The talk and poster were presented at the conference “FUSED: From Underground to Surface: Energy provision and Distribution” organized by the Research Department of Subsurface Modeling and Engineering (RDSME) from Ruhr University Bochum. We would like to thank the organizing committee for having the opportunity to present our latest research at FUSED 2024.
Talk info: Aquifer thermal energy storages (ATES) are groundwater saturated aquifers that store thermal energy in form of heated or cooled groundwater. Combining two ATES for heat and cold, one can harness excess heat and cold from summer and winter, respectively, to support the building’s heating, ventilation, and air conditioning (HVAC) technology. To avoid the use of fossil fuel-based HVAC technology and to maximize the green use of ATES, a dynamical operation of ATES throughout the year is beneficial. Operating ATES systems in an optimal fashion can be achieved using model predictive control (MPC). In fact, MPC allows to recurringly compute optimal control actions using model-based predictions of the ATES’ behavior. However, to accurately predict the extracted groundwater temperatures, the model should ideally reflect temperature profiles around the boreholes. Unfortunately, measurements of the current temperatures are typically only available right at the boreholes. Hence, meaningful predictions require to estimate the remaining current state of the ATES system. In control, this is often realized by model-based observers. Still, observing the state of an ATES system is non-trivial since the model is typically hybrid (i.e, containing both discrete and continuous states or inputs) and since the estimation of temperatures far from the boreholes is (numerically) challenging. We show how to overcome these issues by exploiting the specific structure of the hybrid model and observing only relevant temperatures near the boreholes using an optimization-based approach.
Poster info: Borehole thermal energy storages (BTES) use (a network of) boreholes as heat exchangers to store thermal energy in the ground. The boreholes usually contain U-shaped pipes that transfer thermal energy by fluid circulation.
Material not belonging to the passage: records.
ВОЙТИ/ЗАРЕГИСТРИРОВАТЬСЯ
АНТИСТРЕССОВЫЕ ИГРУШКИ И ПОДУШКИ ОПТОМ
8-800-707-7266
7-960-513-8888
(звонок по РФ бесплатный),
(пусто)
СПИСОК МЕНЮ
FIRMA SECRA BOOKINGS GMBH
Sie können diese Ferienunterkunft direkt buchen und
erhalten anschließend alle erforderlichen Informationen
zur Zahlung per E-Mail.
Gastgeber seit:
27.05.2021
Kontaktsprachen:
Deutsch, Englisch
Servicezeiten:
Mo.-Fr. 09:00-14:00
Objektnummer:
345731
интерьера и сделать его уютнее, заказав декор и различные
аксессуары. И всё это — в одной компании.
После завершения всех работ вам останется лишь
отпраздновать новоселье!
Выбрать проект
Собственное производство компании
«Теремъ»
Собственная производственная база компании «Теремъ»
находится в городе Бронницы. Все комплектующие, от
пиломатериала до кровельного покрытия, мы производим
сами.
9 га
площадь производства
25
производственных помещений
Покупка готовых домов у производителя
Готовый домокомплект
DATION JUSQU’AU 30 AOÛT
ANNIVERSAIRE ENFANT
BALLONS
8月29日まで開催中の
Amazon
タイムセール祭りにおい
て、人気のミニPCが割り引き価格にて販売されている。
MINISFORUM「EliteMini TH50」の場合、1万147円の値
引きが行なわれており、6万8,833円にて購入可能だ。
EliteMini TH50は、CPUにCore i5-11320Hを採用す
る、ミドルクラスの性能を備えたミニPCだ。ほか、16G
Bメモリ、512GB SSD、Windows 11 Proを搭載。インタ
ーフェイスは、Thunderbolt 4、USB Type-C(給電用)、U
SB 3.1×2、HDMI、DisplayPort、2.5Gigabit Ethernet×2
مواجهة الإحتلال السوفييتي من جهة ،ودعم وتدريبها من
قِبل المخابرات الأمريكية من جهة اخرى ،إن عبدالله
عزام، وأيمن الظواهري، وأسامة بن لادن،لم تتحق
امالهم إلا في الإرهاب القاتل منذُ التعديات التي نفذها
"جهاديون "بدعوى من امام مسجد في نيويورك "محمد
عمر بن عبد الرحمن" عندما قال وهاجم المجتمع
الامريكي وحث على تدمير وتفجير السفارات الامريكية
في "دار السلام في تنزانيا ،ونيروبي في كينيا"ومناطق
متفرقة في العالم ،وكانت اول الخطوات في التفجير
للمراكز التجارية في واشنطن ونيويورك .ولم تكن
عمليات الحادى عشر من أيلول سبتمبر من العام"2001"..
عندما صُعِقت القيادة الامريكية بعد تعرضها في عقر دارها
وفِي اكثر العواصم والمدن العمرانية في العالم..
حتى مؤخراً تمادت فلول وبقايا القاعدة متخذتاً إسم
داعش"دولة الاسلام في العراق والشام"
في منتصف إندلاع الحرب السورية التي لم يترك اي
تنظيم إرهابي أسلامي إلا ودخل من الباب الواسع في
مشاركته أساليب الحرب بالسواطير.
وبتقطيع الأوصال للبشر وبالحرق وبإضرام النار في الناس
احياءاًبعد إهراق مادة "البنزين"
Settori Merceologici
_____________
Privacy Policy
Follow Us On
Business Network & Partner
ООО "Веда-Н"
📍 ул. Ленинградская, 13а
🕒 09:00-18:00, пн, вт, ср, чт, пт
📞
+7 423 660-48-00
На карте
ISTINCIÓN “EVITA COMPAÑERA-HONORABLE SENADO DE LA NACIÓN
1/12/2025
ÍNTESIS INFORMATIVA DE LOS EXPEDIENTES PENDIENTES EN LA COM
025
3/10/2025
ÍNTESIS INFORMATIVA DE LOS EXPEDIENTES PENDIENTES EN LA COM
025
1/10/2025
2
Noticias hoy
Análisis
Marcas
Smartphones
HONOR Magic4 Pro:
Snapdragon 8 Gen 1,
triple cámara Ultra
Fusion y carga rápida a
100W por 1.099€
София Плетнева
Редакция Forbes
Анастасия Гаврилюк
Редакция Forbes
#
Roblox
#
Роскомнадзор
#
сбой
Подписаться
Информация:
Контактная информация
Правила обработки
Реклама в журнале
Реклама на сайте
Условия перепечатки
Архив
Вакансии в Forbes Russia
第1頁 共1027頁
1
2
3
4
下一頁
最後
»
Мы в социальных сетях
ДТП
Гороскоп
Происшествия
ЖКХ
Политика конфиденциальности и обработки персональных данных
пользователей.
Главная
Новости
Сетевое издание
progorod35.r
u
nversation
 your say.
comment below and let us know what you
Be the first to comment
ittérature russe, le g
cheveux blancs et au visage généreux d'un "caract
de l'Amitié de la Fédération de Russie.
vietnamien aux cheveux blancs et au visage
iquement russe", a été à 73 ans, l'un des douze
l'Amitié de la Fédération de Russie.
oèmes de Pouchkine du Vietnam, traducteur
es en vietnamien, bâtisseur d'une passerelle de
BTES are primarily employed to store heat from summer for heating buildings in winter and vice versa (i.e, storing cold in winter for cooling in summer). The integration of BTES into the building’s heating and cooling technology is complex and requires advanced control methods, such as model predictive control (MPC). MPC allows to recurringly compute optimal control actions using model-based predictions of the behavior of dynamical systems. This work presents a novel modeling and MPC approach for a building with a BTES system and heat pump, where the MPC is used to optimize the efficiency, energy balance, and indoor climate. For the MPC’s BTES model, we leverage g-functions for the thermal response of the ground and the multipole method for the energy transport inside the borehole. Both models rely on the ”pygfunction” library by Cimmino (2018). The heat pump and building models are based on first principle laws to reduce the numerical effort for solving the resulting optimal control problem. A concluding numerical study compares different borehole (network) designs and operational scenarios. Our approach enables the efficient use of seasonal energy storages and geothermal heat flow for sustainable building heating and cooling, with the potential of cost and energy savings in real-world applications.